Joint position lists
- Opening Delimiter -

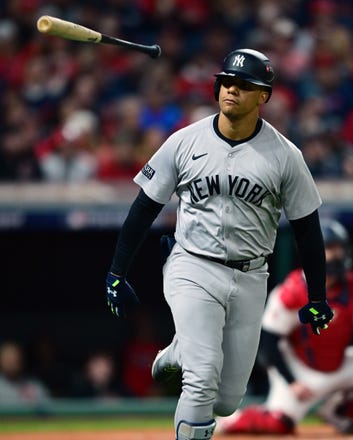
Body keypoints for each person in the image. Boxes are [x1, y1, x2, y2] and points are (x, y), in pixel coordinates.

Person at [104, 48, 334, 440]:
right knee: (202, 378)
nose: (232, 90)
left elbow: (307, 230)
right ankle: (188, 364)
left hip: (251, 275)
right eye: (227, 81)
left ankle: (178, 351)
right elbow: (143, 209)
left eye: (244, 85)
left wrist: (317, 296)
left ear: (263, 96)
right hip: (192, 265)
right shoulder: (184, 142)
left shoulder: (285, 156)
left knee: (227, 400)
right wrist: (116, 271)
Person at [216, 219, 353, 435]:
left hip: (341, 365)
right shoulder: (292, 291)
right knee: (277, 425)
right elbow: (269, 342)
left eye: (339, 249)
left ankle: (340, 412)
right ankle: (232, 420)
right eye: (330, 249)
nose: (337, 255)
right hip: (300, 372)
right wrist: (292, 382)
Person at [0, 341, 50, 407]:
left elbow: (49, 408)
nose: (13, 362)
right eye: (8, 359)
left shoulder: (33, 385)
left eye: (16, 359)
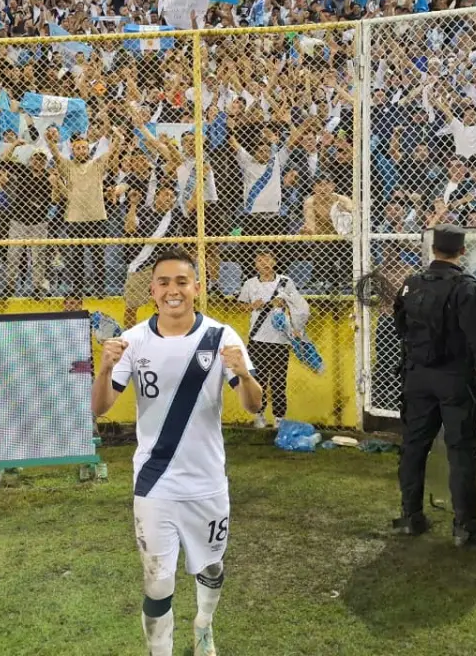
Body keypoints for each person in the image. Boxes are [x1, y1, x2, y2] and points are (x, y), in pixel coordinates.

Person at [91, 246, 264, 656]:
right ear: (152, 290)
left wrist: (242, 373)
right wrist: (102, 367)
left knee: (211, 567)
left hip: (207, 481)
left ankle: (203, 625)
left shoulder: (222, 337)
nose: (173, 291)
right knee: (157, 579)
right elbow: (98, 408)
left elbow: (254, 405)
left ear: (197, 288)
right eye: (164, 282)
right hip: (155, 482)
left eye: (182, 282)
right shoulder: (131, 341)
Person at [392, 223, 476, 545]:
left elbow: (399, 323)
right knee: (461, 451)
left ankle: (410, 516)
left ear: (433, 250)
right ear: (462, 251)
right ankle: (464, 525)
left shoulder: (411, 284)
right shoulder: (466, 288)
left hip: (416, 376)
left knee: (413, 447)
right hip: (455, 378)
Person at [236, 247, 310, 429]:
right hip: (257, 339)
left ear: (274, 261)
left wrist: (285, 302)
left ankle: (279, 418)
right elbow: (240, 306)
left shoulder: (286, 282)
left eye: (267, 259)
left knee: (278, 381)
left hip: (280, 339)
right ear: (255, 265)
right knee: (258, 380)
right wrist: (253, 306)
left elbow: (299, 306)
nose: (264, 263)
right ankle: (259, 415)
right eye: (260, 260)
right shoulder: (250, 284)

- Closing Delimiter -
- Opening Delimiter -

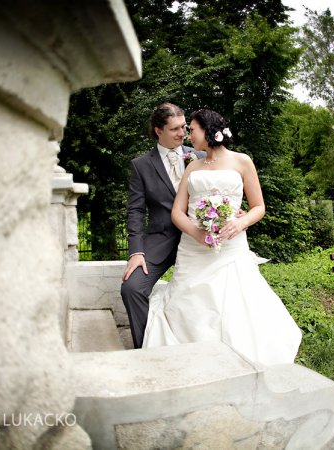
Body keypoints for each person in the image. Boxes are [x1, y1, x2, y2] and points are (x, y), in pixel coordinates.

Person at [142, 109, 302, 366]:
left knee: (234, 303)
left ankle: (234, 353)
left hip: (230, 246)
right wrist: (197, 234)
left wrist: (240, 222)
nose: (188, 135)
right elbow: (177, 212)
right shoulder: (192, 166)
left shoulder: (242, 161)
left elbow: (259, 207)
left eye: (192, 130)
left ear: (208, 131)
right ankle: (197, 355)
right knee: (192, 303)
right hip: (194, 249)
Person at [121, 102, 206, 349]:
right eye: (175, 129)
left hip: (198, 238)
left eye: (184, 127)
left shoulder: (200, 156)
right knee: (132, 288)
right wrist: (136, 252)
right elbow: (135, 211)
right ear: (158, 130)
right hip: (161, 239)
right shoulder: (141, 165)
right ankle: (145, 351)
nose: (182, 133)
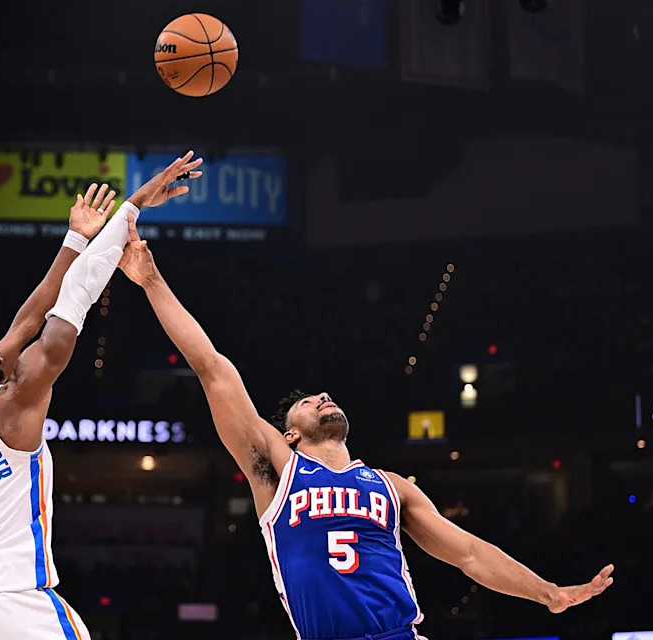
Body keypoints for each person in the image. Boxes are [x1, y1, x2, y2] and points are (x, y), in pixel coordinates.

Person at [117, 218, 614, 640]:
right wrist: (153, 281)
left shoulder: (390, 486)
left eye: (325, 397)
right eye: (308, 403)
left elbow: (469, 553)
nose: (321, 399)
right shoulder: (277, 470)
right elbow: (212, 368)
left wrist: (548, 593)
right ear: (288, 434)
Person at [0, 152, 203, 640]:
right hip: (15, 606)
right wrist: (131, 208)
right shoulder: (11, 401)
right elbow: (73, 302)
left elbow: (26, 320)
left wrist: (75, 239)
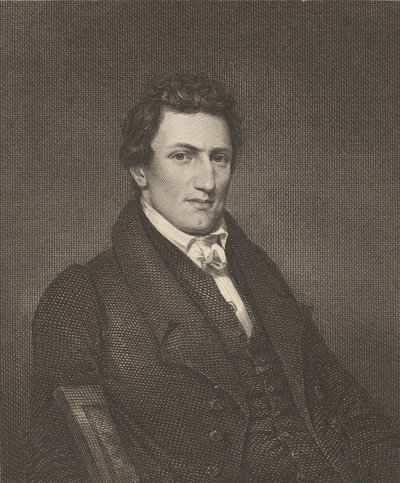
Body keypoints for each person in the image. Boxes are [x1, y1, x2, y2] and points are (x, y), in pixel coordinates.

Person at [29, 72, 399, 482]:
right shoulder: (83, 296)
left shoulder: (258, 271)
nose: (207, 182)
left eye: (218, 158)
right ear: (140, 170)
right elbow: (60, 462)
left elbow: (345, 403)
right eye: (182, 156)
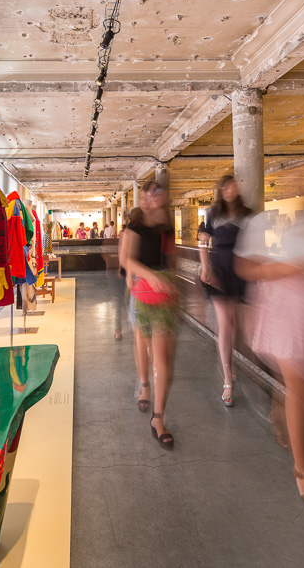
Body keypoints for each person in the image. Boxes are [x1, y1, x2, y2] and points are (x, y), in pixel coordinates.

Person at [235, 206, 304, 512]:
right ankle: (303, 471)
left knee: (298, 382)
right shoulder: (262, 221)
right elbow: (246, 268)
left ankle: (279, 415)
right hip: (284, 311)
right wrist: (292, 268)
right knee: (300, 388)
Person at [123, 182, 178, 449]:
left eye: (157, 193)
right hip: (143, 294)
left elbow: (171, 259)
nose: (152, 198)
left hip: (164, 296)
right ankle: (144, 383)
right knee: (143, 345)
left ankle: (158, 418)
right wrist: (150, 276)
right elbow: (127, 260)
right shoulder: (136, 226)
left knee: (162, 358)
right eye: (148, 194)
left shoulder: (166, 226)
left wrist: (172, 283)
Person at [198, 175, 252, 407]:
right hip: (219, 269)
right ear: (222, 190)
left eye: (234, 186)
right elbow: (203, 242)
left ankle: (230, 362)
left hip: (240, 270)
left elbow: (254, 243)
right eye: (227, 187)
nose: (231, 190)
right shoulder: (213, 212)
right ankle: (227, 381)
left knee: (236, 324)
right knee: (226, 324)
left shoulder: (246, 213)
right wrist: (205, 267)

- Closing Delimiter -

— Work instruction —
While skipping the pictures, transcribe the data above from the line showing "right elbow: (143, 209)" through the line showing "right elbow: (98, 408)", exactly and with both ends.

— Answer space —
right elbow: (143, 209)
left eye: (244, 85)
left wrist: (317, 296)
left ear: (263, 96)
right hip: (192, 265)
right shoulder: (184, 142)
left shoulder: (285, 156)
left knee: (227, 400)
right wrist: (116, 271)
Person at [216, 219, 353, 435]:
left hip: (341, 365)
right shoulder: (292, 291)
right knee: (277, 425)
right elbow: (269, 342)
left eye: (339, 249)
left ankle: (340, 412)
right ankle: (232, 420)
right eye: (330, 249)
nose: (337, 255)
right hip: (300, 372)
right wrist: (292, 382)
Person at [0, 341, 50, 407]:
left elbow: (49, 408)
nose: (13, 362)
right eye: (8, 359)
left shoulder: (33, 385)
left eye: (16, 359)
Body keypoints for each person in the image. Boxes are [x1, y1, x2, y2] and points are (x, y), in pixel coordinates.

Person at [91, 246, 264, 656]:
right ear: (152, 290)
left wrist: (242, 373)
right wrist: (102, 367)
left knee: (211, 567)
left hip: (207, 481)
left ankle: (203, 625)
left shoulder: (222, 337)
nose: (173, 291)
right knee: (157, 579)
right elbow: (98, 408)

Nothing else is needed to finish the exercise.